Another problem plagues this approach. No distinction is made
between small and large changes in shade from pixel to pixel
when computing the permutations. In any physical painting,
small variations in paint color and texture occur even in
areas intended by the artist to look uniform. Photographically
digitizing an image inevitably introduces more small
variations. My digital knockoff of Mondrian's work is made of
pure color. This purity gives it a very low entropy level, H =
0.03. An actual Mondrian painting, after digitizing,
invariably has a high entropy level, placing it on the
opposite side of the complexity-entropy plane with H = 0.91.
The situation is illustrated in the next figure, showing how
three different but similar images place along the entropy
axis. By adding 3% Gaussian noise to my image I can change its
entropy from 0.03 to 0.99 while changing its appearance only
slightly, in fact making it closer in appearance to an actual
painting.
In the paper, none of the digitized paintings are found
anywhere near the linear end of the entropy scale. Everything
is clustered at the painterly end. Mondrian's style,
Neoplasticism, is shown ranging from H = 0.82 to 0.85 (figure
S6 of the appendix), where it overlaps with several other
styles. These observations rule out permutation entropy as a
meaningful discriminant for quantifying painted art.
There are other reasons to dislike the approach studied here. Color information, specifically hue and saturation, is discarded. Use of color is a strong style element for many artists. Converting three color channels to a single gray channel also causes a devastating reduction in detail in many images. An elaborate drawing made in two colors of equal gray level will appear uniformly gray; literally all the information in the image has been discarded before it is analyzed.
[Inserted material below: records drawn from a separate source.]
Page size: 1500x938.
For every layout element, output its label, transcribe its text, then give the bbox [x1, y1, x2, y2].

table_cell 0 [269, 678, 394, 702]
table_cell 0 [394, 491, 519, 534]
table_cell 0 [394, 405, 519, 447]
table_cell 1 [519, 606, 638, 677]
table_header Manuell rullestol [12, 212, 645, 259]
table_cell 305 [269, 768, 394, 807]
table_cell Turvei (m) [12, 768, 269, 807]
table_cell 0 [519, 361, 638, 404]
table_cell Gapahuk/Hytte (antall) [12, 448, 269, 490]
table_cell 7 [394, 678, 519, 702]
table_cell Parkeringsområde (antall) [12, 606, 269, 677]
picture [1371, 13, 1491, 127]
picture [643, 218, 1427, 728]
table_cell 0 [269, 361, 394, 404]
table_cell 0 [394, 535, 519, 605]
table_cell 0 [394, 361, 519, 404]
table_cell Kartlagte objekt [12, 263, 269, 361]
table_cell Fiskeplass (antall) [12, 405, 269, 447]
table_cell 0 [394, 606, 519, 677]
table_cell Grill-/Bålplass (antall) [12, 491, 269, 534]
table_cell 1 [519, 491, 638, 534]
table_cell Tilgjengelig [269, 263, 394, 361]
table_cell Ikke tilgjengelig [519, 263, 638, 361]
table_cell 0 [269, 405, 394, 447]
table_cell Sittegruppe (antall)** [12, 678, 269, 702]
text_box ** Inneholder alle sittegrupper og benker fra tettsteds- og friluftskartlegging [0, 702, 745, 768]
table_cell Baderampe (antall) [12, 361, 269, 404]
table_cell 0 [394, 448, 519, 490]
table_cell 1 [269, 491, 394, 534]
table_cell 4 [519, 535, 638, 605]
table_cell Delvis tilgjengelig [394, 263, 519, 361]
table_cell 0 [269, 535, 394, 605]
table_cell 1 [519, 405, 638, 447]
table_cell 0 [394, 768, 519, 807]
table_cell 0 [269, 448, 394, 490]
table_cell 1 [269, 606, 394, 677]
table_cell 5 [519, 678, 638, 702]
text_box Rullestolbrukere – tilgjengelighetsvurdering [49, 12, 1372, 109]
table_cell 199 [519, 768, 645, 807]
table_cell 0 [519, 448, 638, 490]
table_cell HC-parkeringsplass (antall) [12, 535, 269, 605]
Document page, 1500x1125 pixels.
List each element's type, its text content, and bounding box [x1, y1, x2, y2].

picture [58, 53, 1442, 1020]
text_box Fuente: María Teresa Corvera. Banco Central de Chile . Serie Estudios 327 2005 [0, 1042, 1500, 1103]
The paper is a wreck — can we learn anything from it?
The criticisms I've presented here invite an important
question: If the entropy data is really that bad, how are the
authors able to find meaningful clustering by style and era?
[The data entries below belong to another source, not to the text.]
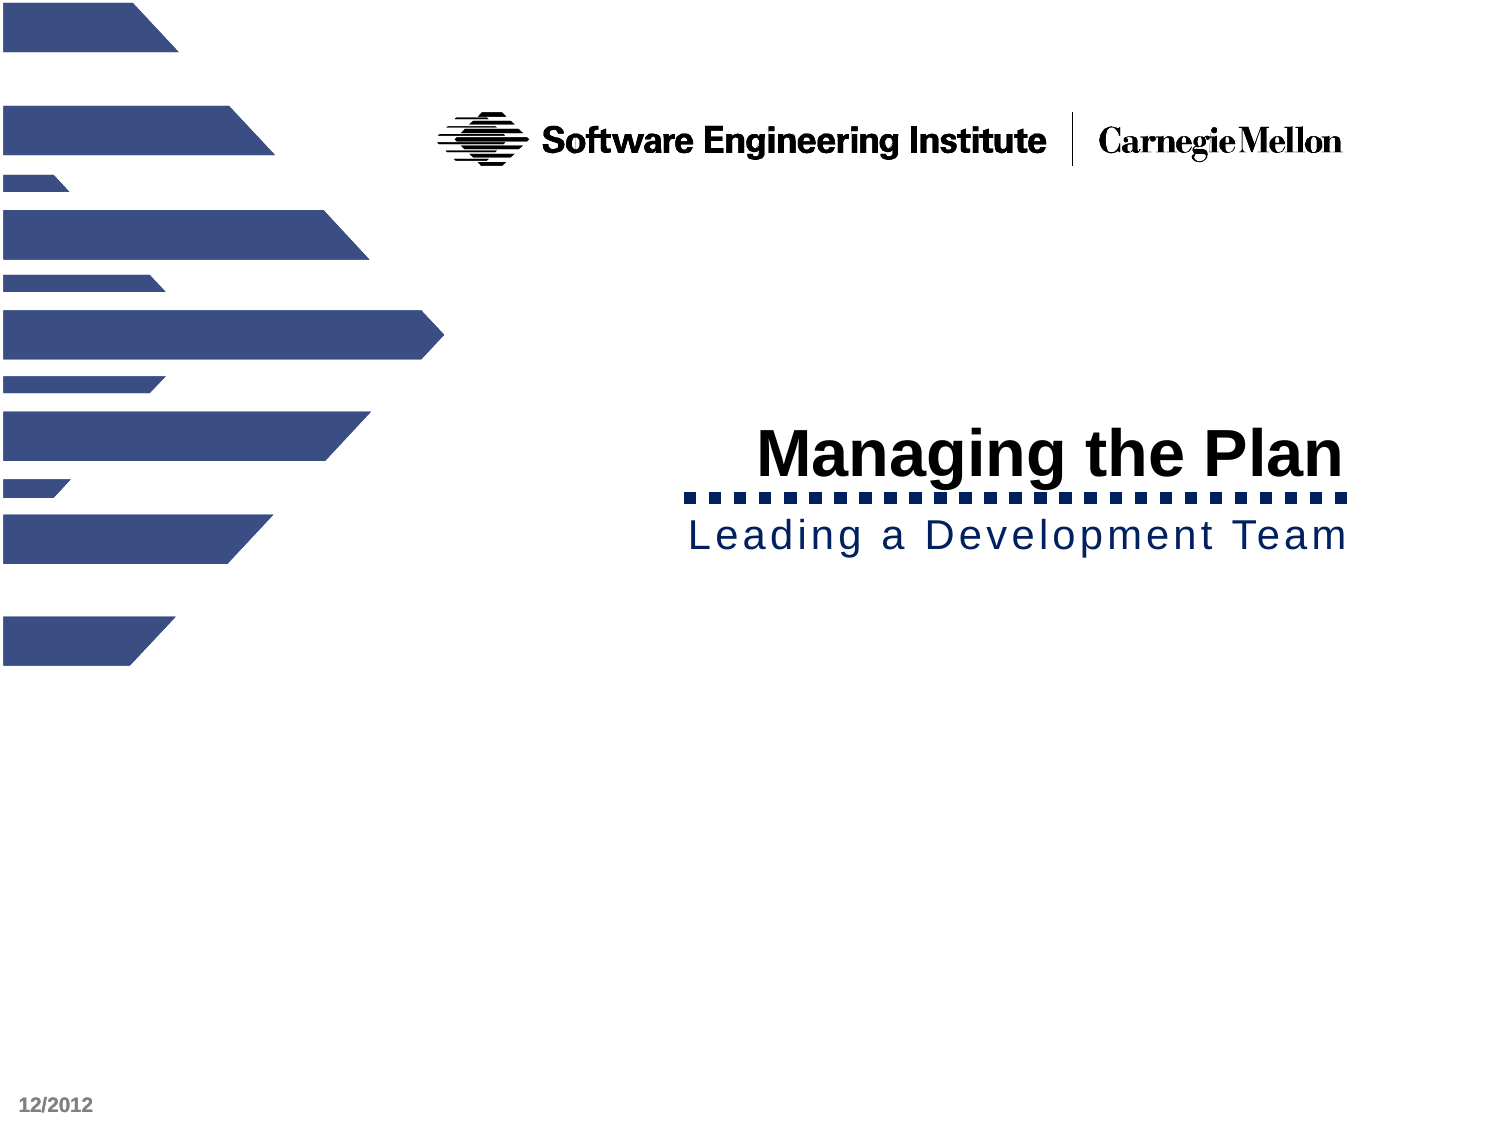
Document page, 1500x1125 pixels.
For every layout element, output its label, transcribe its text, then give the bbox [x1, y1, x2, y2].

text_box Managing the Plan [741, 401, 1360, 497]
text_box Leading a Development Team [649, 518, 1347, 559]
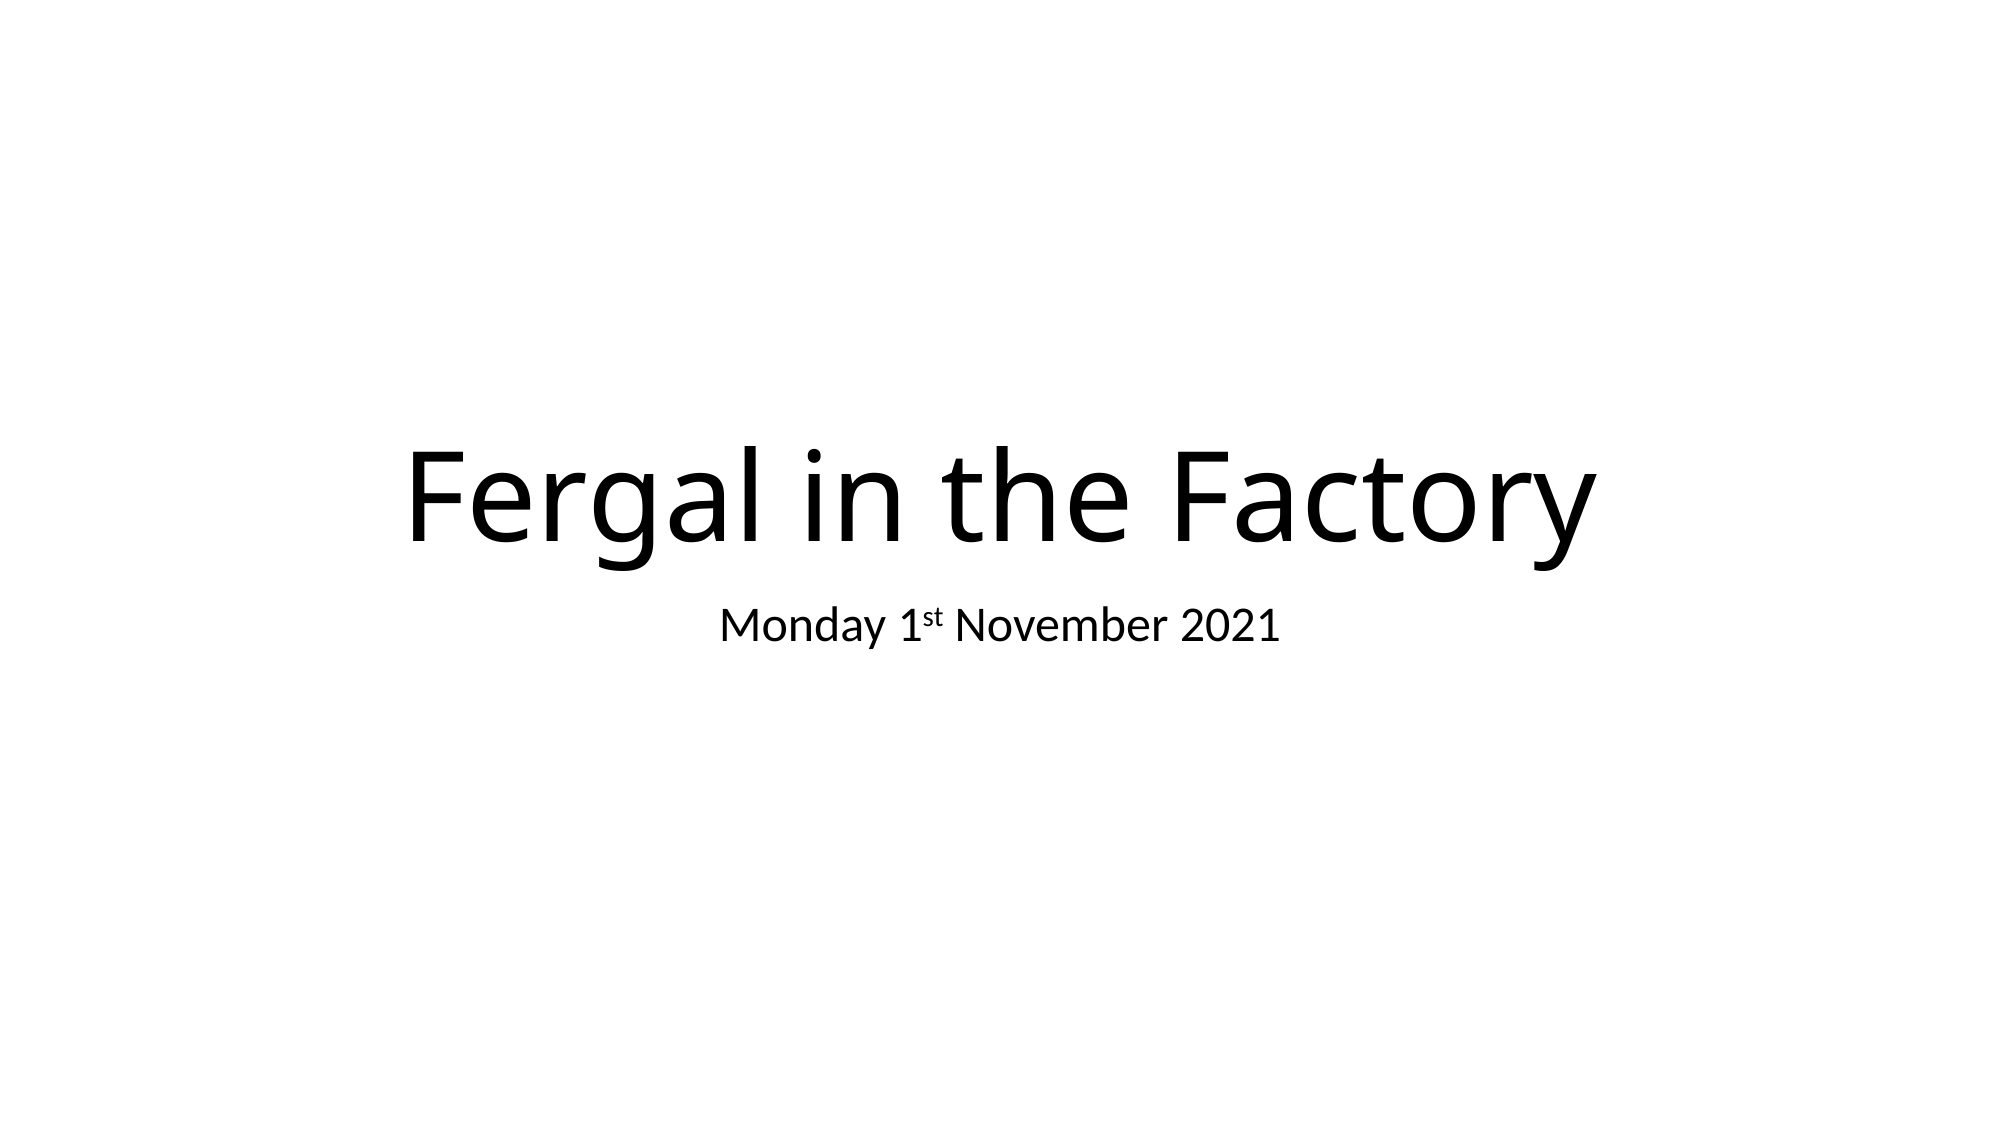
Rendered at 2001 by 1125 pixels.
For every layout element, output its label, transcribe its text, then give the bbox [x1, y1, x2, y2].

subtitle Monday 1st November 2021 [249, 590, 1750, 863]
title Fergal in the Factory [249, 184, 1750, 576]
The answer to this question is easy: I don't think they have
found any such thing. Given the overall high level of entropy
of digitized paintings and the close overlapping of many
styles, there is little rhyme or reason to the ordering of
styles shown in their figures. In figure 1 of their paper, the
boxes meant to represent discrete eras in art history, and the
line meant to show the temporal evolution of entropy and
complexity, are exercises in wishful thinking.
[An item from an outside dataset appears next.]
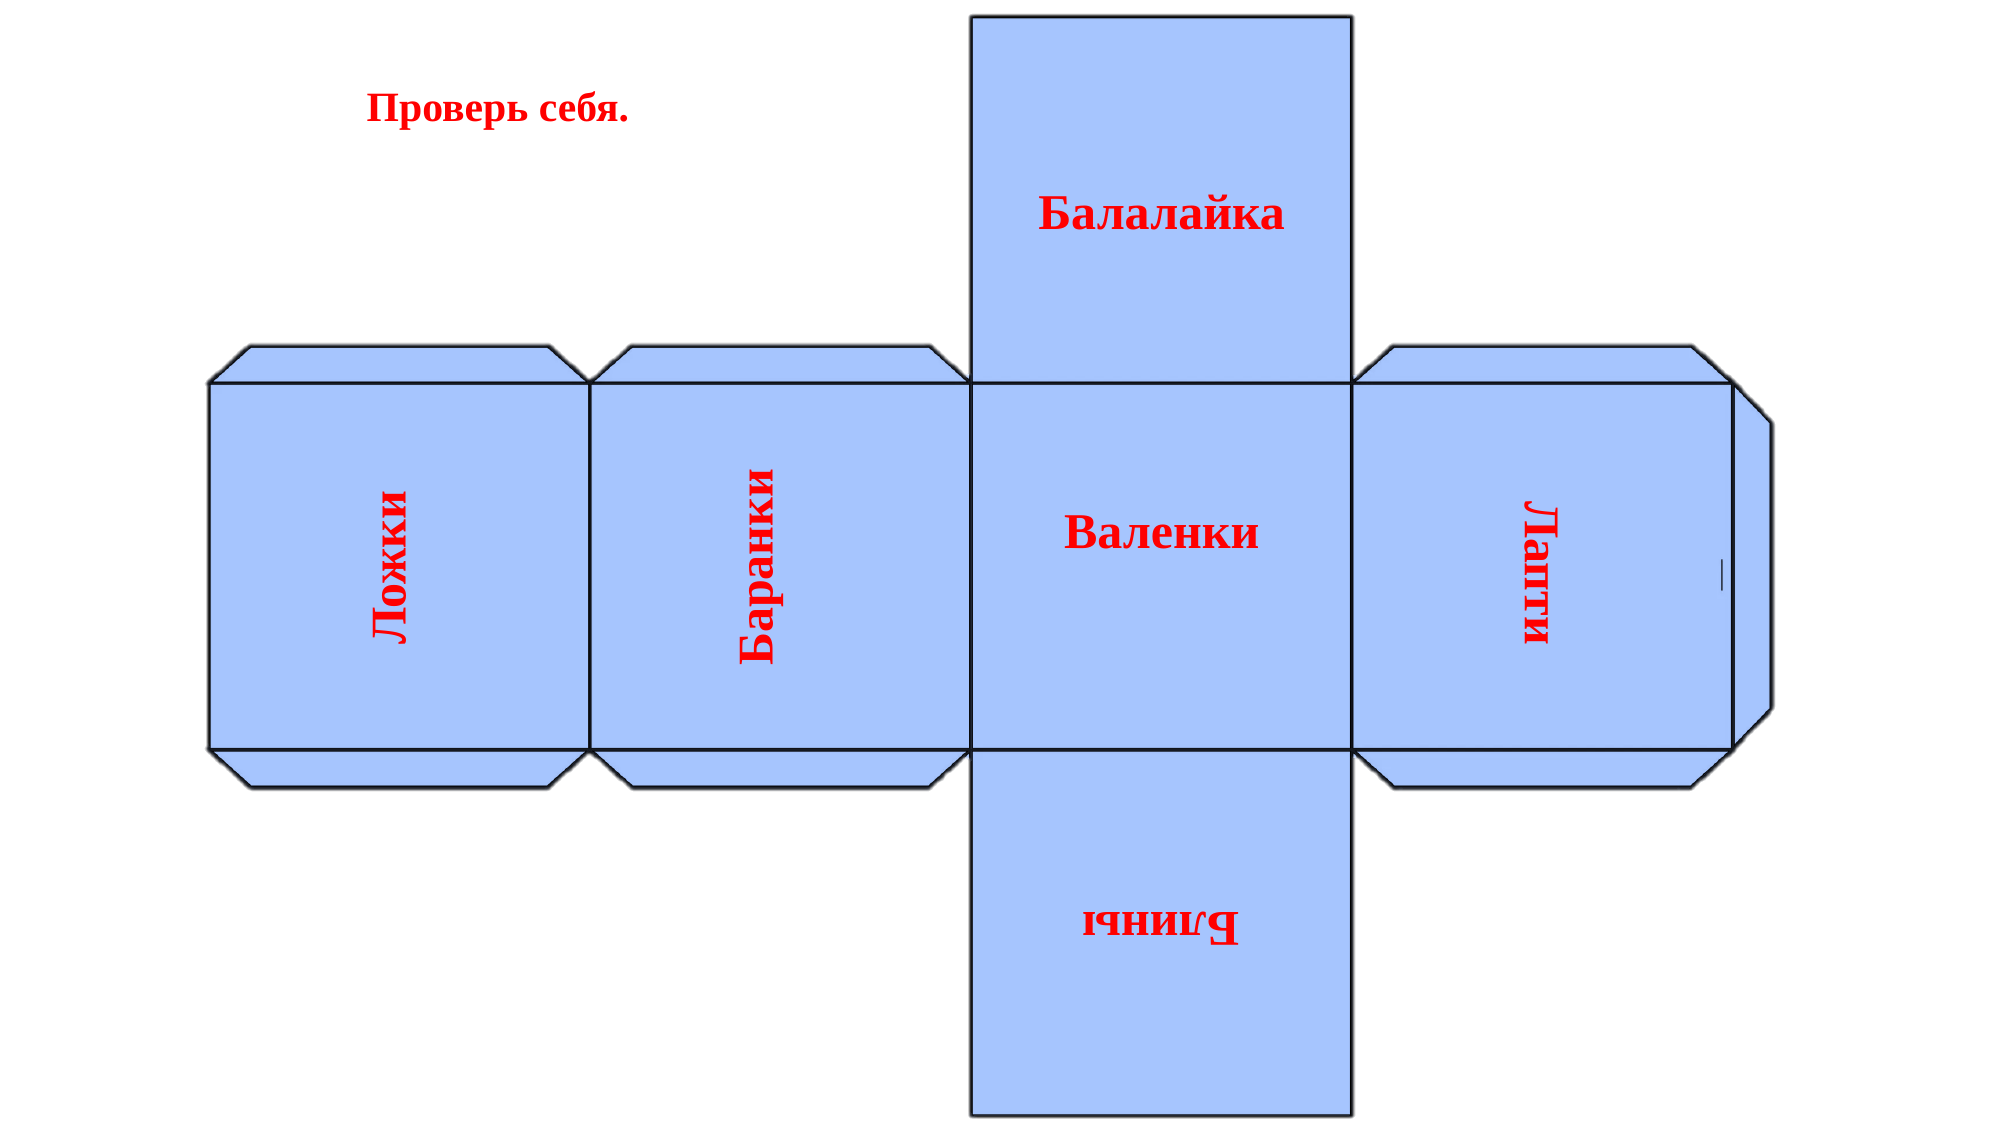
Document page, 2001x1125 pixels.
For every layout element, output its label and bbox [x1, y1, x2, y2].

We can learn some important things from this exercise,
however. Foremost, any statistical measures computed from the
artwork should be largely invariant to differences in image
size, and insensitive to details of the digitization process.
Meaningful statistical measures must be derived from
extraction of features on a visible scale much larger than the
pixel scale. Undoubtedly reduction to one or two
characteristic parameters is inadequate to characterize
hundreds of styles. Successfully identifying one style out of
dozens will likely require a much higher dimensional
representation, perhaps based on some sort of principal
component analysis in a vector space representing the image,
or by training a neural net. But these approaches are
significantly more difficult to implement than the simple
scalar reductions employed in this paper. Easy solutions like
this are not merely useless, they are also harmful for
creating the perception of major progress when little has
actually been accomplished. Similar problems plague other
areas of scientific computing familiar to me.